Date: Tue, 10 Aug 2010 21:32:26 -0700
User-agent: Mutt/1.5.18 (2008-05-17)

On Tue, Aug 10, 2010 at 06:53:56PM -0700, Jason wrote:
> I just rsync everything once an hour to another machine with a bigger hard
> drive, and then do an rsync --delete when the drive gets full. Version
> control can be helpful too. What happens if you blacklist a file thru a
> symlink, or rm a file thru a symlink? I didn't see anything to deal with
> that. The chances of having added the file that you didn't want to delete to
> this list is quite small.

Thanks for the feedback.

Not everybody has another machine to which to rsync, so many users
don't have up-to-the-hour backups.  Again, this isn't a replacement
for backups, it's intended to be a way to catch stupid mistakes, such
as tar does by failing if the user forgot to specify the file list
(which is really a catch for users who forgot the archive file name).

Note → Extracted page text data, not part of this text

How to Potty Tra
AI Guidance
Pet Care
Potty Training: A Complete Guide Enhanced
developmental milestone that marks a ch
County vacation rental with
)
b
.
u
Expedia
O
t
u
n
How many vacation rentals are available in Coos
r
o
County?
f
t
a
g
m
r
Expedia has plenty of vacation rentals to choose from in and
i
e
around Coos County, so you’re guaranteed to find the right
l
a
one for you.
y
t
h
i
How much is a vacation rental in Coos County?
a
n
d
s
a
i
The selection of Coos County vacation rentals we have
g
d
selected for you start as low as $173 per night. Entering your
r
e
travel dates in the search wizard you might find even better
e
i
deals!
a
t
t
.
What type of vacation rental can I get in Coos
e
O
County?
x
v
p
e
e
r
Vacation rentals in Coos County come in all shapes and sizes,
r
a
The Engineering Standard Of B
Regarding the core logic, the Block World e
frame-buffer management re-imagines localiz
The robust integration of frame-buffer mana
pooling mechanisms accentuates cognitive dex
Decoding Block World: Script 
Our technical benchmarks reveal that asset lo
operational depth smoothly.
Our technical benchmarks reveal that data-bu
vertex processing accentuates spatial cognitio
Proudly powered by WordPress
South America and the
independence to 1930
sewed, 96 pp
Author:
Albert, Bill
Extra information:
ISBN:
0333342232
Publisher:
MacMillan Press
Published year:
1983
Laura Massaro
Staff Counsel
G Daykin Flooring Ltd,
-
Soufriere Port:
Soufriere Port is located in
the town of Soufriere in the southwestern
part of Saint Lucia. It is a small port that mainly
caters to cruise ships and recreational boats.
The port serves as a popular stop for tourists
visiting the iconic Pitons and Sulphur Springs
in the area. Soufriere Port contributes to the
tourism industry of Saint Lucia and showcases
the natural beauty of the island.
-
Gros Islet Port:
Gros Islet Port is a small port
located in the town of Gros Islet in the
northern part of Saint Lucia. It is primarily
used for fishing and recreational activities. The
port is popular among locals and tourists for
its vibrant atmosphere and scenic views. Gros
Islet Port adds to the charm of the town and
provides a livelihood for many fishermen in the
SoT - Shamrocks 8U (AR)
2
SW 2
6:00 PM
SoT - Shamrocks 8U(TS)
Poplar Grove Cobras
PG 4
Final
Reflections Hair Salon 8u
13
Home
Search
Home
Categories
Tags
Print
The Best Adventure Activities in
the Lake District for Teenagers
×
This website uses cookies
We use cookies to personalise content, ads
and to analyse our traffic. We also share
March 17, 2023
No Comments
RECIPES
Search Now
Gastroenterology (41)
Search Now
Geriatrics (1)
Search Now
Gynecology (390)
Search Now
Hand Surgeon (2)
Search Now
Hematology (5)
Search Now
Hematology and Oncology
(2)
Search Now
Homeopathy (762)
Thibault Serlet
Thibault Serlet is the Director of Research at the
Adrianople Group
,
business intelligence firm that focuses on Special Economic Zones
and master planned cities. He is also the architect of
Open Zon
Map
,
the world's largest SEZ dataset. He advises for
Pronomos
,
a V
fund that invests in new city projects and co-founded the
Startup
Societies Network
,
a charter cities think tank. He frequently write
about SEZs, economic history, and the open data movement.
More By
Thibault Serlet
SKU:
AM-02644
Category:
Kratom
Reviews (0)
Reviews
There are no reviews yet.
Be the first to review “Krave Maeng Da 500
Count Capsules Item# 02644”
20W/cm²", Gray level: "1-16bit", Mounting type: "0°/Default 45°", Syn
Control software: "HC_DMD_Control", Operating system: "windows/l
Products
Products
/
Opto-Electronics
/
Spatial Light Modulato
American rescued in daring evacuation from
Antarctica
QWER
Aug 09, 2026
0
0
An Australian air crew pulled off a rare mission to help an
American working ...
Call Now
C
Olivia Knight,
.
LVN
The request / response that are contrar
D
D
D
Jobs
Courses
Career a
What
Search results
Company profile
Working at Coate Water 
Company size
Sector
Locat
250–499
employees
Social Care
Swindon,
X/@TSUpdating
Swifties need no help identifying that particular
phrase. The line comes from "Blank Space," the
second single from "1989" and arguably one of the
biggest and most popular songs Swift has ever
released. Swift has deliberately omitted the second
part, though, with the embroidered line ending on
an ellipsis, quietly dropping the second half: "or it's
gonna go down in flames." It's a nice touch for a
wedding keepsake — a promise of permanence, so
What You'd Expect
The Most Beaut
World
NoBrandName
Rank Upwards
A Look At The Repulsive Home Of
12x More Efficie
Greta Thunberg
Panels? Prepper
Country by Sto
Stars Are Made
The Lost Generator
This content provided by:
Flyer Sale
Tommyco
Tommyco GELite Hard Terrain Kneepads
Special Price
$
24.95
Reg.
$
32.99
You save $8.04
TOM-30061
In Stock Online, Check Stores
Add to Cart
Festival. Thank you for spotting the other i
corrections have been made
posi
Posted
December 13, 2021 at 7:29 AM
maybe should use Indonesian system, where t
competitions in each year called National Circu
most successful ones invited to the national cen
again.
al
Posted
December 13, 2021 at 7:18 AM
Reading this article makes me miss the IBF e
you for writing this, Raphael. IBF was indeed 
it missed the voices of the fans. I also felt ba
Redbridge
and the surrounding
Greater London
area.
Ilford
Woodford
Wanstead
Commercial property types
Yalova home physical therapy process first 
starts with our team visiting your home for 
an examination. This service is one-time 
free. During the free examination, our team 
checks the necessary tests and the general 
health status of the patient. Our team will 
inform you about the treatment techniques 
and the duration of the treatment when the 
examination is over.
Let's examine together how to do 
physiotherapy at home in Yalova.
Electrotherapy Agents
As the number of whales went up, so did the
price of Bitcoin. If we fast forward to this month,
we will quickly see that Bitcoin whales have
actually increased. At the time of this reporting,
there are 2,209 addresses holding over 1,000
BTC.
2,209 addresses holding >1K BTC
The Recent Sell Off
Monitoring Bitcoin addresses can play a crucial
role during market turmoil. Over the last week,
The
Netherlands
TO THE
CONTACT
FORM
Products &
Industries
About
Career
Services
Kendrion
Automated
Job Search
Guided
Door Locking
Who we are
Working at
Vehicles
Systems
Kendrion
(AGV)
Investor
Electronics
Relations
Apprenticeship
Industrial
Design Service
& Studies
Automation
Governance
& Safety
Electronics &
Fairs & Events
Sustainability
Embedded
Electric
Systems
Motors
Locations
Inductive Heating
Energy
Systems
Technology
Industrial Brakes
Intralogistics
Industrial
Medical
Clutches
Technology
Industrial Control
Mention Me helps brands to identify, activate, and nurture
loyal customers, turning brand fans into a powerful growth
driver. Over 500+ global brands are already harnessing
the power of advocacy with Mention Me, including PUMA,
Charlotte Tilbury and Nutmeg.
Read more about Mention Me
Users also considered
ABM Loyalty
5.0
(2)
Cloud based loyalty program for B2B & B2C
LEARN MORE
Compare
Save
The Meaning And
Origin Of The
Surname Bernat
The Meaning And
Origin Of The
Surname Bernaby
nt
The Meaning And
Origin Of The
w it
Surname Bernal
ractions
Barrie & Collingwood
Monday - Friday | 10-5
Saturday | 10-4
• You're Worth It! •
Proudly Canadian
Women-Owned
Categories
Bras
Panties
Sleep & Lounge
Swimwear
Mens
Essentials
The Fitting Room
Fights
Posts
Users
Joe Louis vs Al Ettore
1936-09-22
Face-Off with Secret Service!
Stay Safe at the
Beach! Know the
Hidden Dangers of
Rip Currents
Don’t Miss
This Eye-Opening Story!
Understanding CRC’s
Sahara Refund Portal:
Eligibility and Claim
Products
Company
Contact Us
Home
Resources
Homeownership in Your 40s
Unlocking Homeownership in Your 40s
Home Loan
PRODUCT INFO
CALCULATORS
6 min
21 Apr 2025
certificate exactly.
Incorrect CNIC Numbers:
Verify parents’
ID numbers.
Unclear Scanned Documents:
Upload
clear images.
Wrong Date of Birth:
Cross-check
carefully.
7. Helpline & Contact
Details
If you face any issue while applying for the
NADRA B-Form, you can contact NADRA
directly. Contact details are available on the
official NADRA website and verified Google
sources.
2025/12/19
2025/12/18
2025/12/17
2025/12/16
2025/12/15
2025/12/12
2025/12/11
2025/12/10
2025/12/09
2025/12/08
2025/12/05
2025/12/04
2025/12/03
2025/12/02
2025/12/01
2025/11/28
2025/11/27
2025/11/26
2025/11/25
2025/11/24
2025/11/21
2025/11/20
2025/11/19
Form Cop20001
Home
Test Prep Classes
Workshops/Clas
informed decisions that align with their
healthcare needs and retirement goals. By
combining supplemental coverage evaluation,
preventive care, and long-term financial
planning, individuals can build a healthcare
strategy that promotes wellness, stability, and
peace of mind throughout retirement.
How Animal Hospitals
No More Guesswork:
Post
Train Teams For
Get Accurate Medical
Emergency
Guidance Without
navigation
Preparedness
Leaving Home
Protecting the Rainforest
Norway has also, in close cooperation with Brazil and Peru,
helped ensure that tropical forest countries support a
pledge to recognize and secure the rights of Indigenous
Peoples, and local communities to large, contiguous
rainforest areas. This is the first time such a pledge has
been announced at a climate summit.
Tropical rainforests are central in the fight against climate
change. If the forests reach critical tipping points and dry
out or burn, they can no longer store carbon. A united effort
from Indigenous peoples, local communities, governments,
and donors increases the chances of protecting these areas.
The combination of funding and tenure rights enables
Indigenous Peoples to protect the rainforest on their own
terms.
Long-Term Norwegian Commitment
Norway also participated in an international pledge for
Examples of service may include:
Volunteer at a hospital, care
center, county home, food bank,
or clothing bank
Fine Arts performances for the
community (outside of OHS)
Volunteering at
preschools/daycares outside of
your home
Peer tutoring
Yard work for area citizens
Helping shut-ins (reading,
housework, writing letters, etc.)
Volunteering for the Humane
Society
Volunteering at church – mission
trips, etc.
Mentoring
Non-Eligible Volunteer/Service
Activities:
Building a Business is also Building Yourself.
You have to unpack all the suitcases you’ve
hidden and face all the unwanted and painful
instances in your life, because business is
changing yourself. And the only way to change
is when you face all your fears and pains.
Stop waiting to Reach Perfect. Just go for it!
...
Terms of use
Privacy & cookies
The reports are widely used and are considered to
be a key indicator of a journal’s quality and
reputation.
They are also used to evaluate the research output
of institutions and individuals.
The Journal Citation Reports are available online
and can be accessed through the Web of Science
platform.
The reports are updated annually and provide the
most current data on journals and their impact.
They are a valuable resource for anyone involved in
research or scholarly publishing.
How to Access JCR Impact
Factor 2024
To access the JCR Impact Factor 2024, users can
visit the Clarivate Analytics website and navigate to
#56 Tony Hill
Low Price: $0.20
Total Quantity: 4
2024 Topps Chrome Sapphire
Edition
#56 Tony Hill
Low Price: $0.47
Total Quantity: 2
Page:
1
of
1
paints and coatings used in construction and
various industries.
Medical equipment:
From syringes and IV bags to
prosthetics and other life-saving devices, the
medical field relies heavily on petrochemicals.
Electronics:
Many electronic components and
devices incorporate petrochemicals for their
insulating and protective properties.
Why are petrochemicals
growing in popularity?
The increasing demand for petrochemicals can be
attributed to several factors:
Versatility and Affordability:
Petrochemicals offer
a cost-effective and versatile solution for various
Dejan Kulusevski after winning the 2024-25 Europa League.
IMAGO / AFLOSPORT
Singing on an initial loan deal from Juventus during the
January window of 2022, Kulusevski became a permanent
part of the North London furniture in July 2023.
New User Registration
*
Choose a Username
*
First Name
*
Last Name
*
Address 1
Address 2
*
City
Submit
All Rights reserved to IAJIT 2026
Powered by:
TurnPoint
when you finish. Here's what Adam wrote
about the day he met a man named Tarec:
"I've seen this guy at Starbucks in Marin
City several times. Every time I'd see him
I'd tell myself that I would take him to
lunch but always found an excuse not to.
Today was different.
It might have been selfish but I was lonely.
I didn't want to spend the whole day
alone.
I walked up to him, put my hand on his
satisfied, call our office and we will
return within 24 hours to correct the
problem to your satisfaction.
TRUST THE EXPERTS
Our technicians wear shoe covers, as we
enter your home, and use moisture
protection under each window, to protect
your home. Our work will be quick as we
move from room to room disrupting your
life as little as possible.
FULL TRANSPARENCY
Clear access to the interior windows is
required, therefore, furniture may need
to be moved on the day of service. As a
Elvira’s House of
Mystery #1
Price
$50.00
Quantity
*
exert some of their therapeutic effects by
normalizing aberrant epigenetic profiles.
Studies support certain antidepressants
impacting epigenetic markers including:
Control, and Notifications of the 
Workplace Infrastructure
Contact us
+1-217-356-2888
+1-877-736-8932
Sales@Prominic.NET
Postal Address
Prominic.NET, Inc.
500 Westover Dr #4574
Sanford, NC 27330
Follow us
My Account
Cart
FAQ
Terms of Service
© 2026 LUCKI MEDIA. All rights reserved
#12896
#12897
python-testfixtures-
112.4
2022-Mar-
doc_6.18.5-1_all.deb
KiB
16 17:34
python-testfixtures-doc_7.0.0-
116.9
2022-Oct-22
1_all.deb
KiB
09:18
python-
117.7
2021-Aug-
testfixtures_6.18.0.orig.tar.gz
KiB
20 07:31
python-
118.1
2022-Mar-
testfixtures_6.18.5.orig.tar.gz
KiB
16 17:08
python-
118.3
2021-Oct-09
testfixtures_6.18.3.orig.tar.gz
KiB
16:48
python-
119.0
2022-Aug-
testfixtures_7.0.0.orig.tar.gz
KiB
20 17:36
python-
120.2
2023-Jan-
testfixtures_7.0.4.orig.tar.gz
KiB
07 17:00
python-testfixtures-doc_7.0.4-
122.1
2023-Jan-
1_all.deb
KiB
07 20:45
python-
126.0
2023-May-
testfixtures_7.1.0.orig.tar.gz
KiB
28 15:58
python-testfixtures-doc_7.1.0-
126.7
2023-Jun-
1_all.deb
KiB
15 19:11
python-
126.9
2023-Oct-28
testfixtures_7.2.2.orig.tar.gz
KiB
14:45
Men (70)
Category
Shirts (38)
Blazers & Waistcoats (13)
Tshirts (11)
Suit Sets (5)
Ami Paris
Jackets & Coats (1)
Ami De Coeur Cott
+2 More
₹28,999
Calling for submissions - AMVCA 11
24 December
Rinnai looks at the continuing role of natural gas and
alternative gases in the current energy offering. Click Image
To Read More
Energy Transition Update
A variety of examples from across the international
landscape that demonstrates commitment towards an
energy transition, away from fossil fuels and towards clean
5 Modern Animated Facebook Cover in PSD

In the case of removing a symlink to a file it doesn't matter because
the original file is the one that counts.  If you blacklist a symlink
instead of the original, or recursively remove a directory's contents
through a symlink to the directory, then in its current state this
won't help.  Obviously the code could (and probably should) be amended
to handle that.

I realize that coreutils favors size, speed and correctness over user
friendliness, but I think the change has merit in that 1) it's enabled
explicitly, so it won't bother anyone who doesn't want it; 2) it's a
small change, so it's not bloating the code much; and 3) it could save
users from headaches.  In other words, we're not really trading
anything away except a small size increase.

On my system the executable size increased from 50K to 58K (stripped).
I bet a good chunk of that came from the inclusion of the hash module.
In order to check for symlinks, I don't think we could even use a hash
table, so the final code size would likely be smaller.